Task requirements: In the forum thread below about the best age to slaughter, how much meat did the 6-month-old dairy wether yield?

# What is the best age to slaughter?



## pennyspasture

We have a couple nubian does bred to a boer buck and are planning to raise a couple babies up to put in the freezer. Just wondering what is the best age to slaughter? and why?


----------



## Breezy-Trail

*Re: Age to slaughter*

I try to go for the best time of the season...no matter how old.
Between 8-12 months old is good. I usually do them around 9 months old.
You want to do it when you can hang it for about 24 hrs with it being no warmer than 40 or 45 F.
Goat meat doesn't need to be aged but I like to let it hang over night or 24 hrs to make sure all blood has drained before chopping it for the freezer. I did mine late December when it was about 35 out and a little colder at night.
So anywhere from late Nov. to late Dec. is a nice time to butcher. If you are getting kids early...like Feb or march then I would do them before winter (2013)sets in. If kids are coming in April or May I would let them go until early spring when the weather is still cold. They would get bigger and up to age...but more money in hay and grain.


----------



## pennyspasture

*Re: Age to slaughter*

Our does are due in April and May. We are trying to minimize the amount of hay/grain we need to feed. Two years ago we slaughtered a 6mo. old dairy wether and got 10-15lbs of meat. We slaughtered him ourselves, just like we do our deer when my husband gets one. Nice to be able to save on the expense of processing. I am wondering though, how big of a difference should I expect in the amount of meat we will get. Is it worth the extra money you put into feed if you raise a Boer cross to 9 months or is it more economical to just slaugher younger?


----------

Data excerpts:
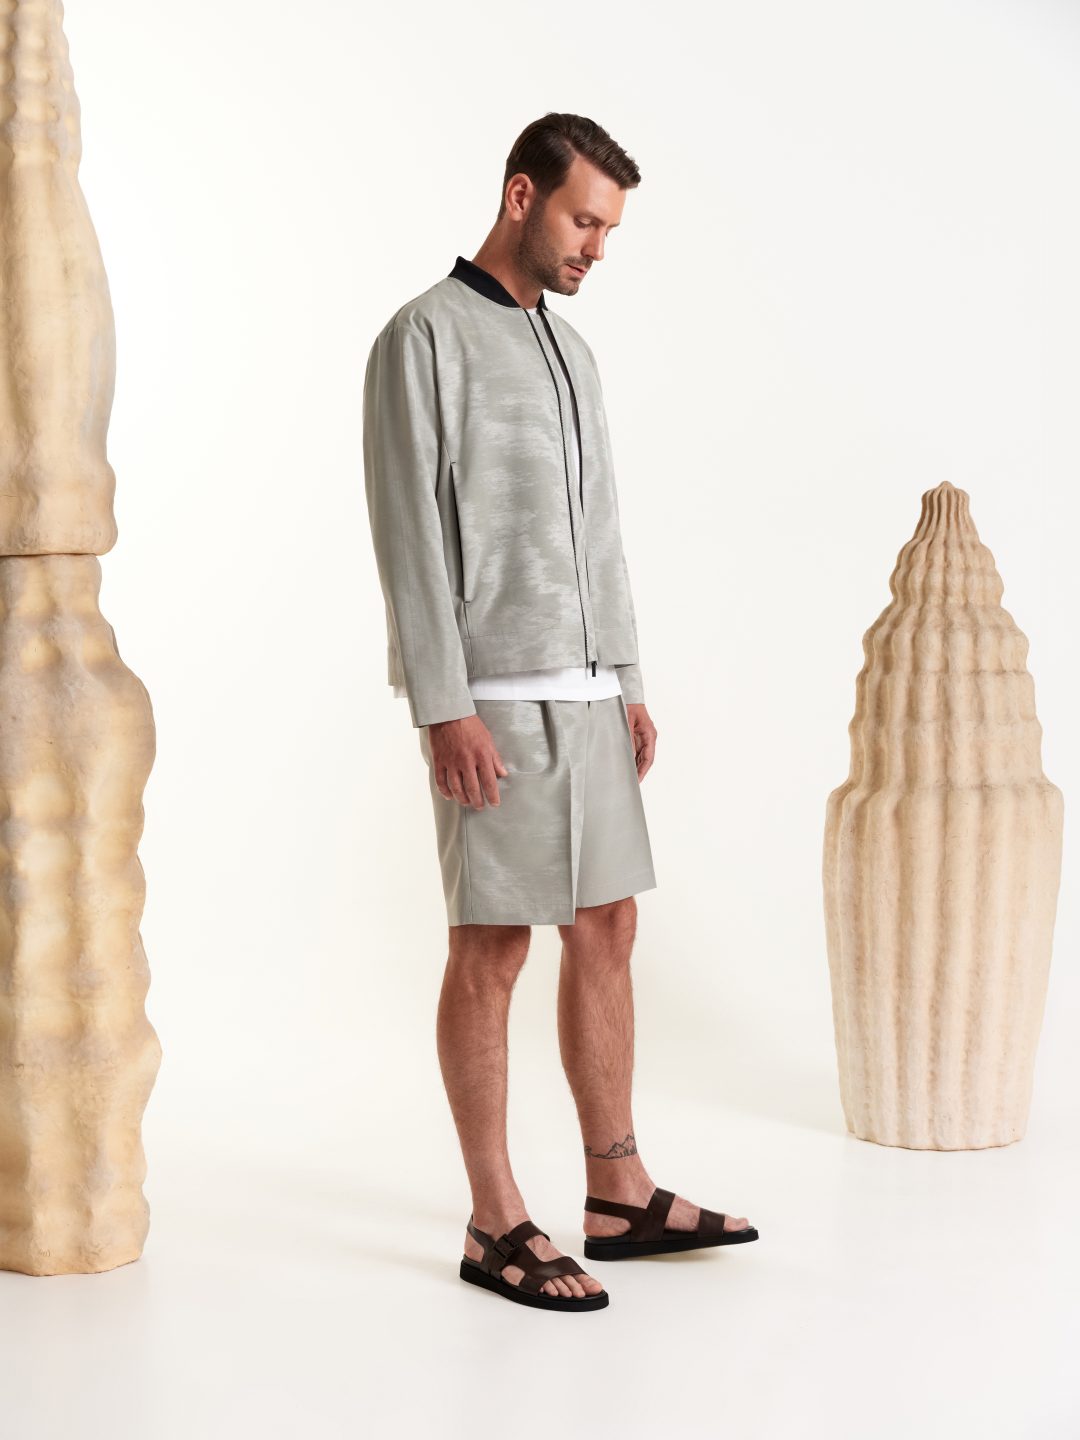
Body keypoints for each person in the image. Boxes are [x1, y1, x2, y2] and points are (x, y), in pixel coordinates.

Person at [362, 112, 757, 1313]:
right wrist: (443, 707)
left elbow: (603, 531)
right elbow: (409, 536)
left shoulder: (573, 352)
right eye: (585, 220)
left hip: (589, 695)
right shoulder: (422, 337)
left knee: (610, 927)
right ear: (522, 195)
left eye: (610, 230)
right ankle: (495, 1222)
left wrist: (626, 680)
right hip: (492, 699)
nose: (596, 247)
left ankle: (618, 1192)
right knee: (491, 948)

Solution for this exercise: 10-15 lbs of meat.